INSTRUCTIONS TO FOLLOW: Copy the lines below exactly. No picture goes into the copy.

TASK INPUTS:
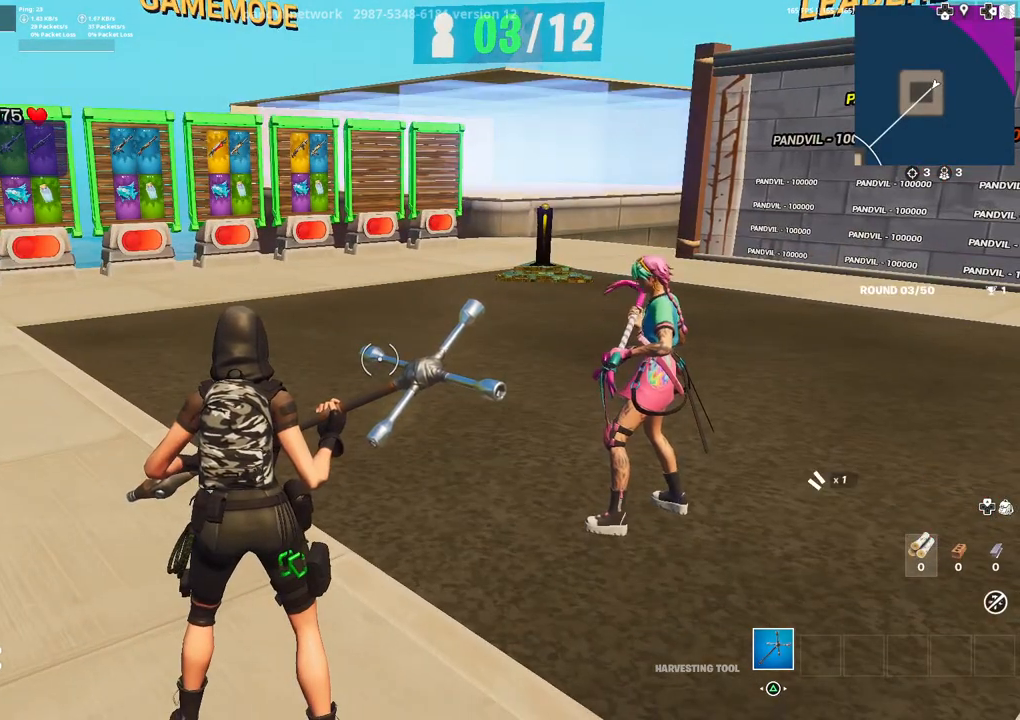
{"buttons": [], "left_stick": "center", "right_stick": "center", "events": []}
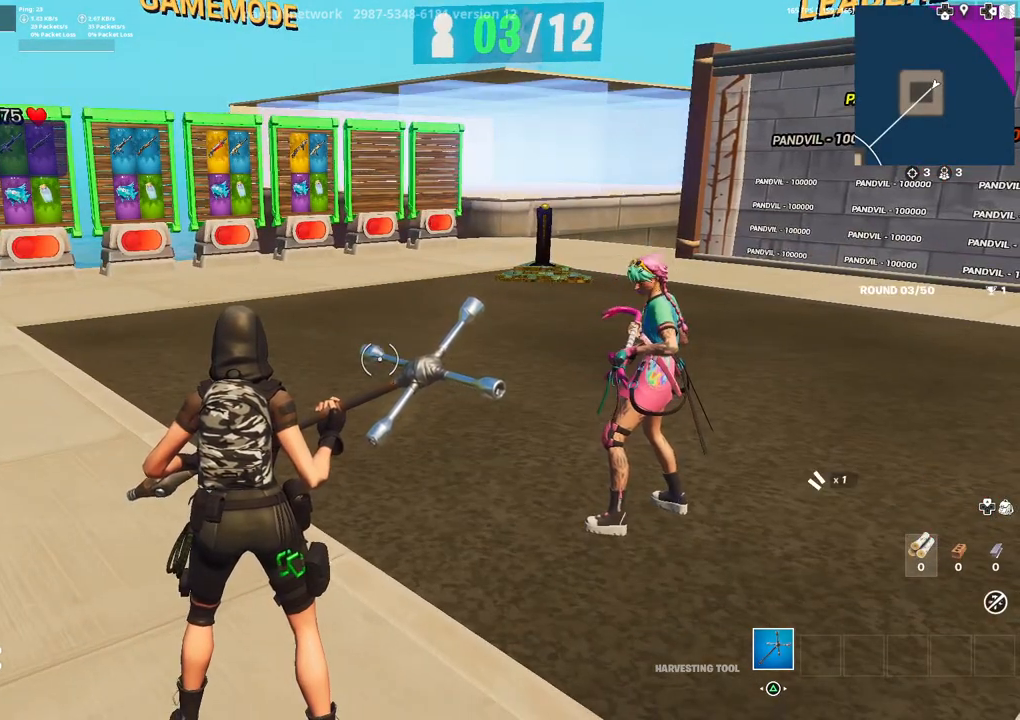
{"buttons": [], "left_stick": "center", "right_stick": "center", "events": []}
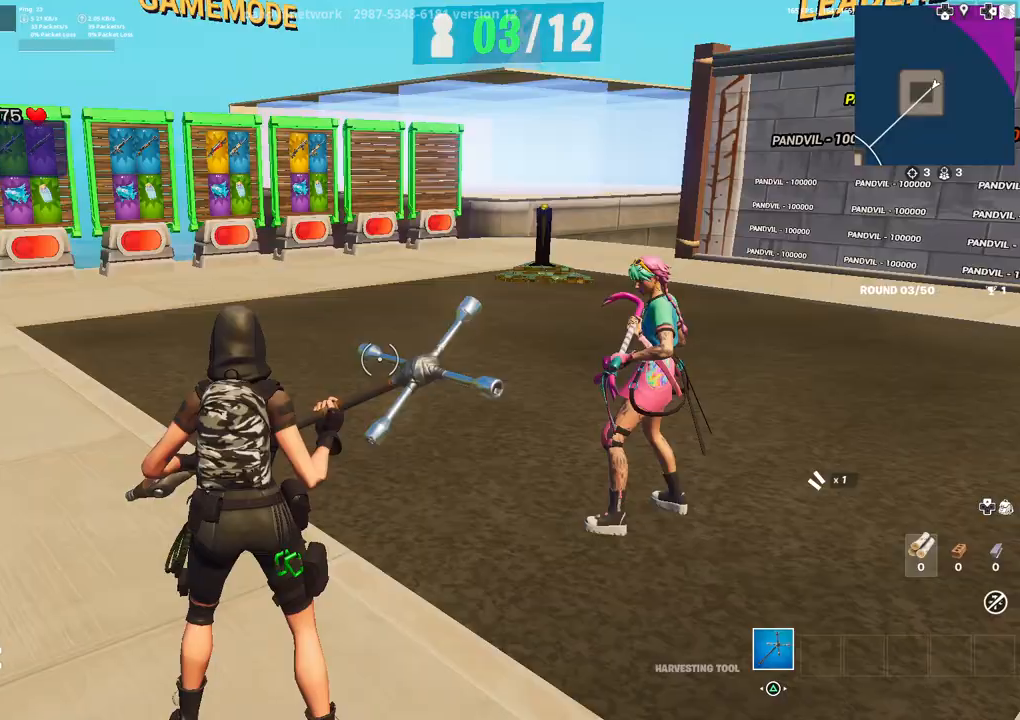
{"buttons": [], "left_stick": "center", "right_stick": "center", "events": []}
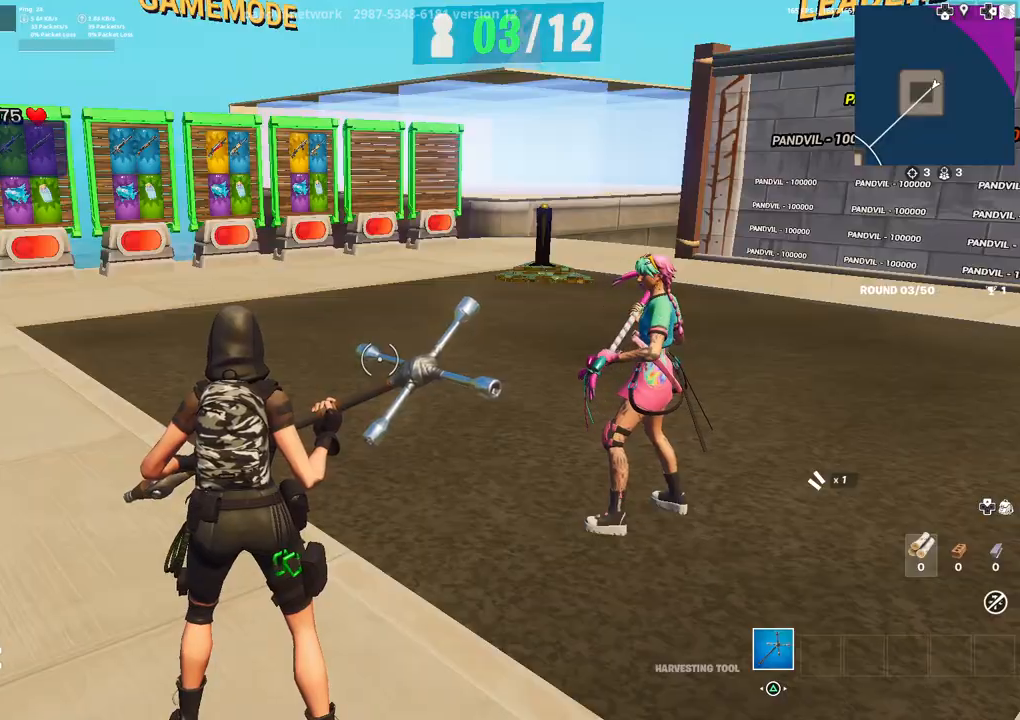
{"buttons": [], "left_stick": "center", "right_stick": "center", "events": []}
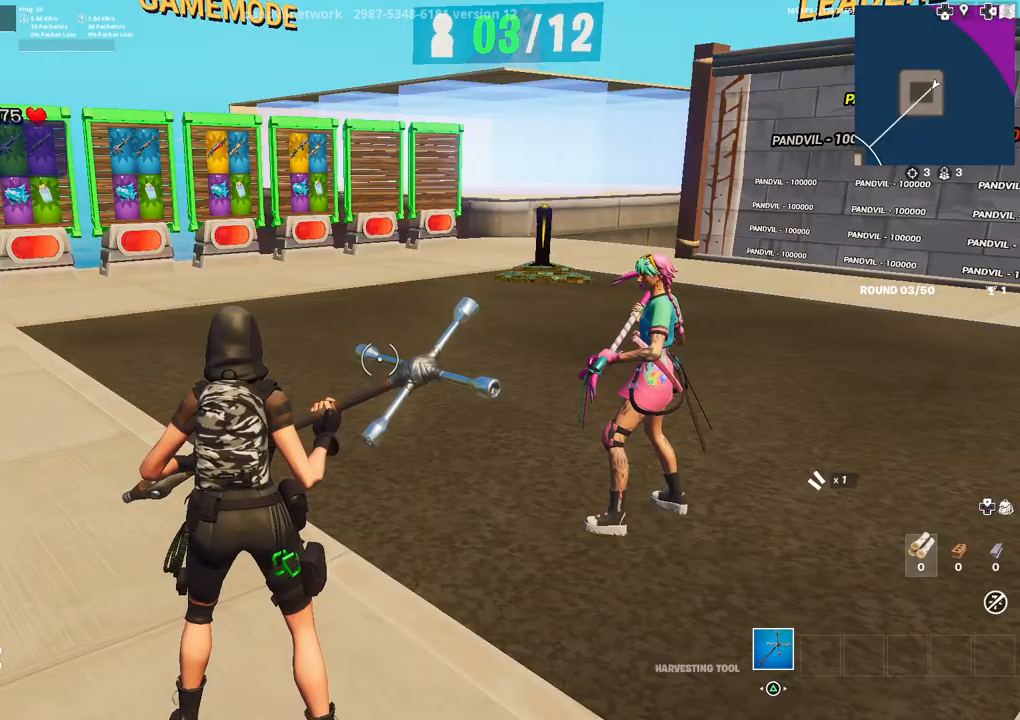
{"buttons": [], "left_stick": "center", "right_stick": "center", "events": []}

RESULT OF THE TASK:
{"buttons": [], "left_stick": "center", "right_stick": "center", "events": []}
{"buttons": [], "left_stick": "center", "right_stick": "center", "events": []}
{"buttons": [], "left_stick": "center", "right_stick": "center", "events": []}
{"buttons": [], "left_stick": "center", "right_stick": "center", "events": []}
{"buttons": [], "left_stick": "center", "right_stick": "center", "events": []}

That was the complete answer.